Our little family was ripe for the picking.
It’s a tsunami of germs descending against one woman. Like Moses holding a staff of Purell, I declare: “Please don’t put that croissant in your mouth unless you use hannitizer!” That’s what we call it. Hannitizer.
It was Friday, the very last day of school before a week-long stretch of kids’ vacation. Here is a list of some things I was saying to myself in my thought:
a) “I am going skiing in a few days and look like a sexy ski bunny with smoky eyes while carving beautiful edged turns!”
c) “I am to sip bourbon with my husband by the fire, at night. And gaze lovingly at his beard.”
d) “I am going to make snowmen with my kids in the front yard of my in-laws ski house. And the girls will not fight about who has found bigger snow chunks.”

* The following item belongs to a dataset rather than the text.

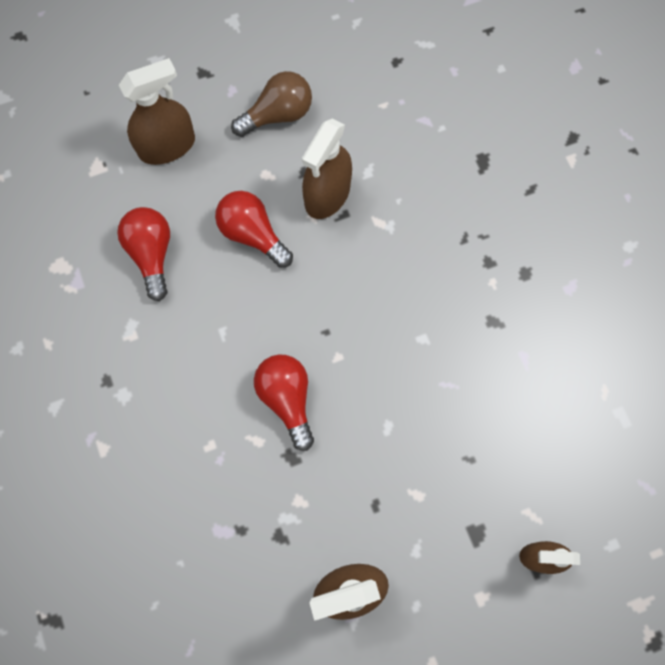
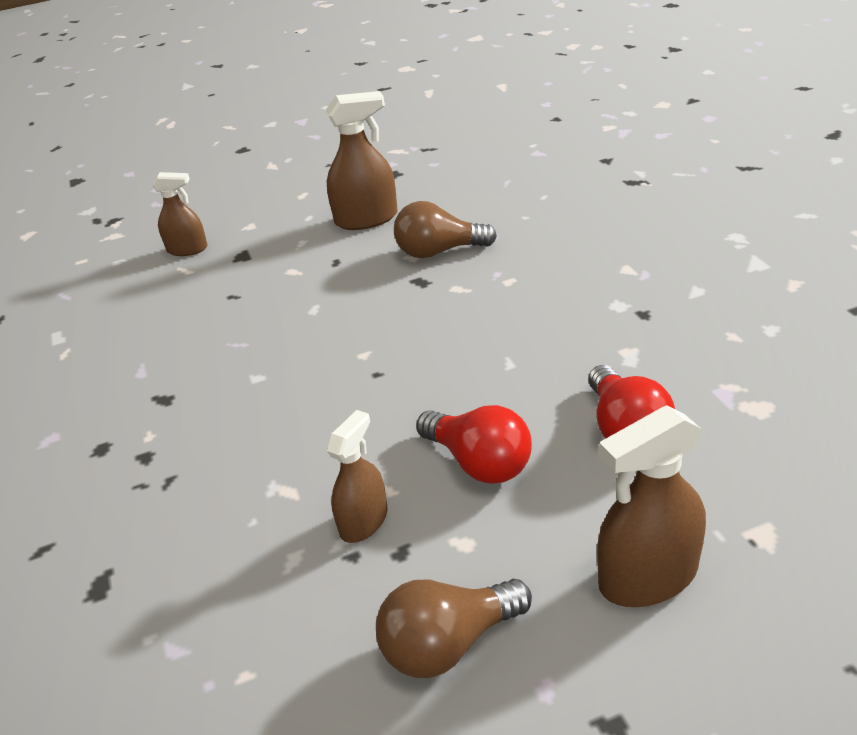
camera: 175 degrees left, 35 degrees down
red light bulb [254,354,314,451] -> none
brown spray bottle [302,119,352,219] -> brown spray bottle [327,410,387,543], size x0.64
none -> brown light bulb [394,201,497,258]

Picture perfect. Ra-ta-ta-ta-ta!
Even though…last year’s ski trip, I forgot my bathing suit, having to instead, don my mother in law’s miracle suit into the hot tub. And last year, I passed-out cold with my kids each night. And although throughout last year’s entire ski trip, I smelled like an octogenarian from applying Bengay morning, noon and night, to my aching muscles, this year’s trip would be different!
However, reality was setting in as germs seeped their way into my house…
Long, yellow snot rockets shot from my eldest daughter’s nose like Spider-man’s webs attaching to walls. Low-grade fevers were crept across both my daughters’ bodies. Sweaty pajamas and princess pillowcases piled-up in the laundry room each morning.
We didn’t use our miles to buy tickets last minute. We didn’t dig out our suitcases. We let inertia take over, and for the first time ever, we declared for ourselves a “stay-cation.” (This was our way of coping with the harsh reality that we were using vacation days to run a family infirmary.)